It makes you wonder. You see people on your nonprofit’s list of donors who gave once–sometimes very generously–and then didn’t give again. Not in a week, a month, or year. Never. “What happened?” you ask.
Recently, I was one of those one and done donors, and I thought telling my story would help you understand why people don’t give again, and what to do about it.
When and why I gave the first time
I hope you remember the horrific shooting in Buffalo, NY. Less than six weeks ago, on May 14, 2022, a young white man drove two hours so he could find a Black neighborhood and shoot up a supermarket there. Ten people died.
(I wouldn’t have to ask “Do you remember?” if we hadn’t had 39 more mass shootings in this country since then. A mass shooting nearly every day! Please do not get me started on the need for gun safety and the insidiousness of the Great Replacement Theory which targets both Jews and people of color. We could be here all day.)
Anyway, someone I know on Twitter called for donations to several Black nonprofit organizations in Buffalo. I looked into them, and I thought they were doing good work. It seemed like they would need more resources after the shooting than ever before. So I gave.
Give again? So soon?
You might not expect I’d give a second donation so soon. I usually don’t. But experts in the field say that soon after the first donation is a great time to ask, because the donor hasn’t yet forgotten why they gave the first time. (I surely didn’t!)
Donors who give again soon also have a greater chance of giving the third, fourth, etc. times. In fact, the lifetime value of a donor who makes the second gift soon is multiple times that of one who waits for a year or more.
I know all this. I’m in the field, after all! So why did I intend not to give again–and what could the Buffalo nonprofits have done to change my mind?
Why I didn’t give again
Like many donors of a certain age, I have a little list. They’re the organizations I’ve supported year in and year out, some for decades. I know, like, and trust these nonprofits. I’m loyal to them.
In contrast, my gifts to the Buffalo organizations were what people call disaster donations. I knew when I gave them that I would be giving to other organizations to combat the structural racism that led to the supermarket shooting. That’s a long-term donation strategy of mine. These gifts were to meet an immediate need.
Disaster donations to your nonprofit are hard to get renewed. Like donations in memory of an individual after they have just died, they come from people who aren’t necessarily meaning to give to YOU. They want to use their donation to show support for other people.

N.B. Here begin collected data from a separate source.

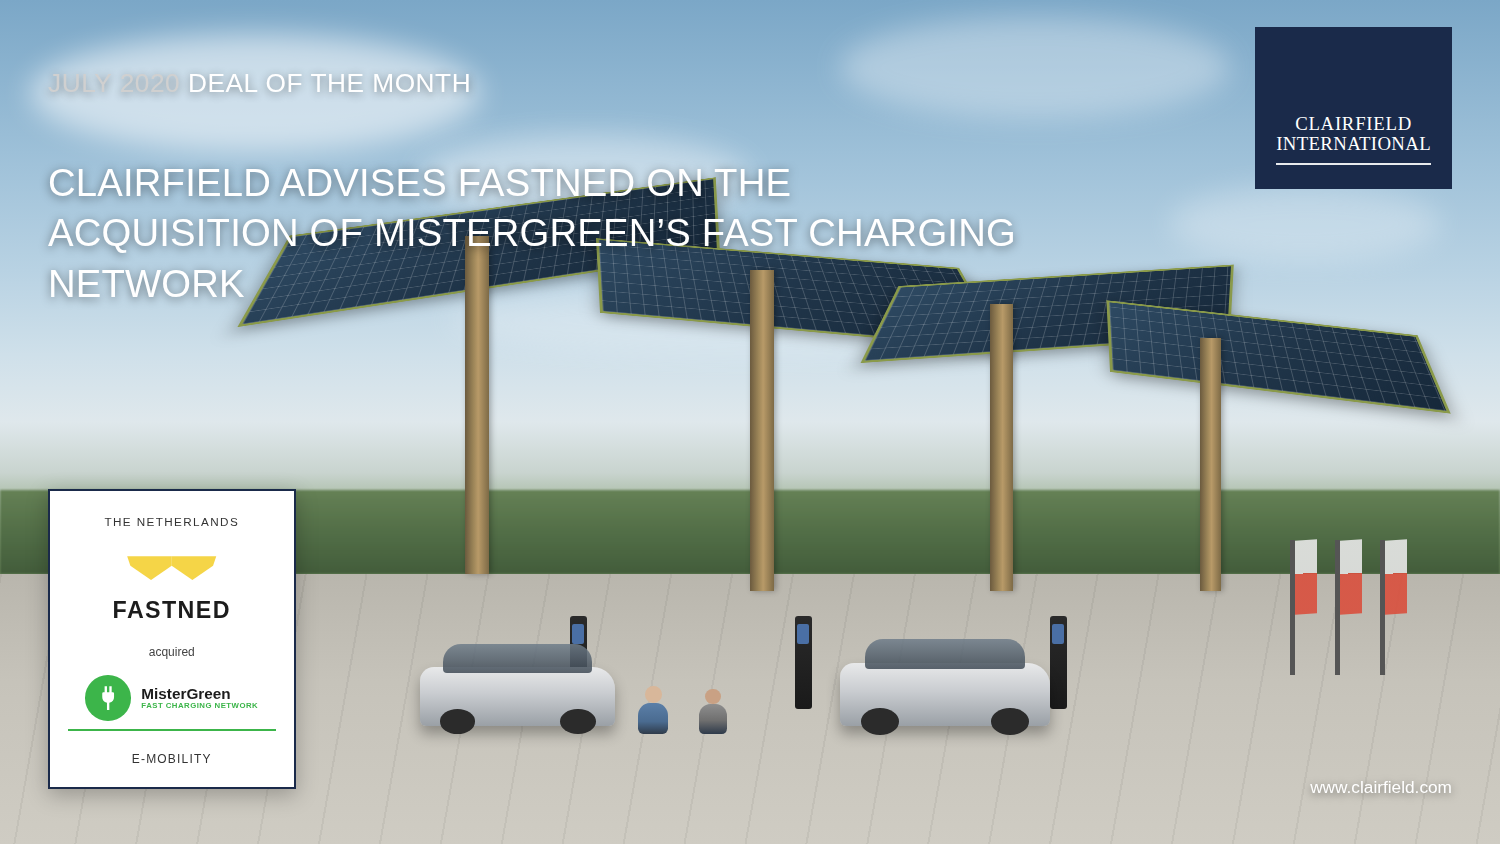CLAIRFIELD INTERNATIONAL
JULY 2020 DEAL OF THE MONTH
CLAIRFIELD ADVISES FASTNED ON THE ACQUISITION OF MISTERGREEN’S FAST CHARGING NETWORK
THE NETHERLANDS
FASTNED
acquired
MisterGreen
FAST CHARGING NETWORK
E-MOBILITY
www.clairfield.com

What might have made me give again?
It’s really hard for a nonprofit to get a disaster donor to become a regular donor. Try your best, and you still are likely to get no response from the majority. They are truly one and done.
What could the organizations I gave to have tried that might possibly have spurred my interest in giving again?
- Send a personal thank-you. Some of the groups I gave to sent no reply from the organization: they just let PayPal or GoFundMe do the job. The rest sent email that read like a cash register receipt or a record for the IRS. None sent an email–let alone a letter!–that made me glad I gave.
- Follow up with a welcome series. Even for a regular donation, reminding the donor who you are, what you do, and why they gave is essential. For a disaster donor, it may be the first time they really pay attention!
- Give them another way to feel involved. Can they sign a petition, call a legislator, show up for an event? Can they volunteer their time for the cause? The more invested they feel, the more they are likely to invest in the future.
- Ask. Not in the thank-you letter itself (the dreaded “thask”), but in a separate email, letter, or phone call. People don’t give if they are not asked…unless they are far more committed to the organization than your first-time donors are going to be!
Is your organization set up to persuade all donors that they made the right decision when they gave?